### Problem
Select every line below that contains the word "median" and copy each one out in full.

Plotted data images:
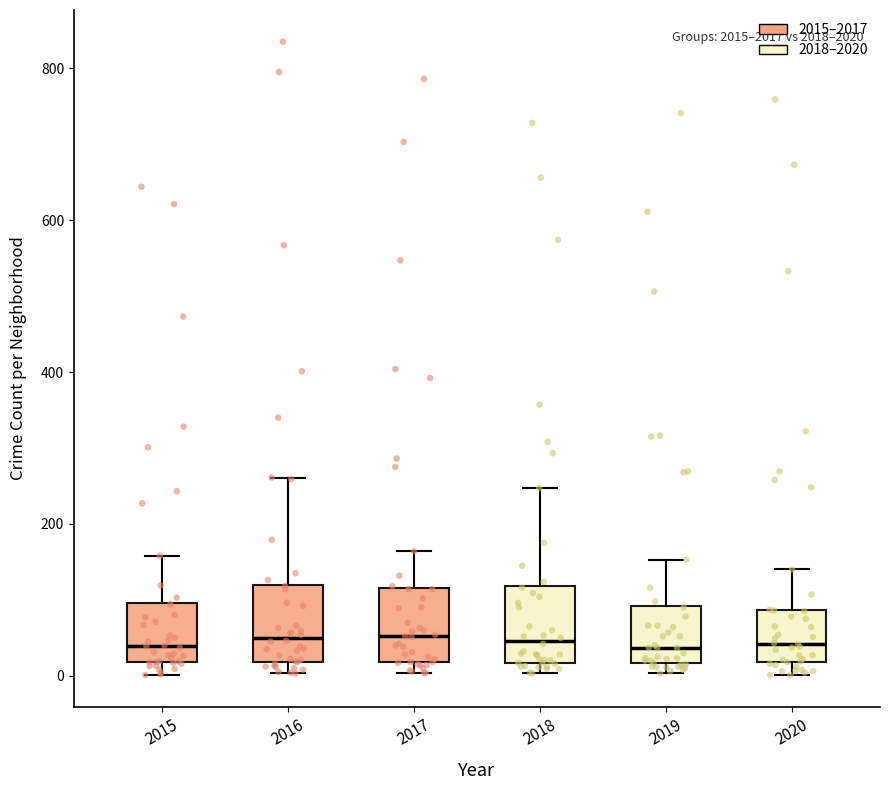

Reading left to right, transcribe this box plot: for each box, give where its median line is, the range the box spans, and where its two whiskers end, as read against the y-axis. The values are not printed on the chart, so give them approximately, as read against the axis.

2015: median 40, box 20 to 100, whiskers 0 to 160
2016: median 60, box 20 to 120, whiskers 0 to 260
2017: median 60, box 20 to 120, whiskers 0 to 160
2018: median 40, box 20 to 120, whiskers 0 to 240
2019: median 40, box 20 to 100, whiskers 0 to 160
2020: median 40, box 20 to 80, whiskers 0 to 140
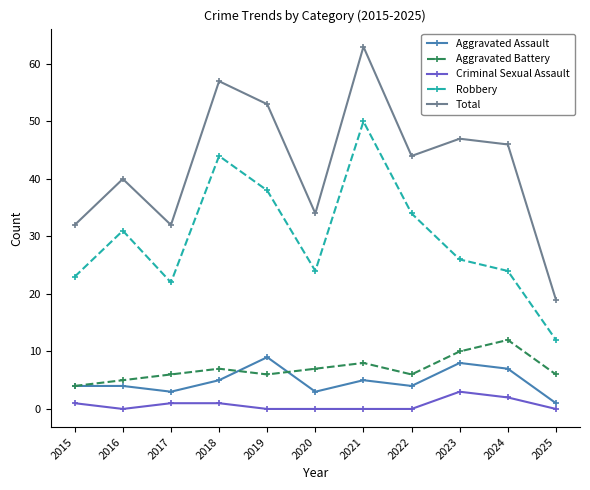

What is the minimum value for Aggravated Assault?

1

### Expected answer
Reading left to right, transcribe this box plot: for each box, give where its median line is, the range the box spans, and where its two whiskers end, as read against the y-axis. The values are not printed on the chart, so give them approximately, as read against the axis.
2015: median 40, box 20 to 100, whiskers 0 to 160
2016: median 60, box 20 to 120, whiskers 0 to 260
2017: median 60, box 20 to 120, whiskers 0 to 160
2018: median 40, box 20 to 120, whiskers 0 to 240
2019: median 40, box 20 to 100, whiskers 0 to 160
2020: median 40, box 20 to 80, whiskers 0 to 140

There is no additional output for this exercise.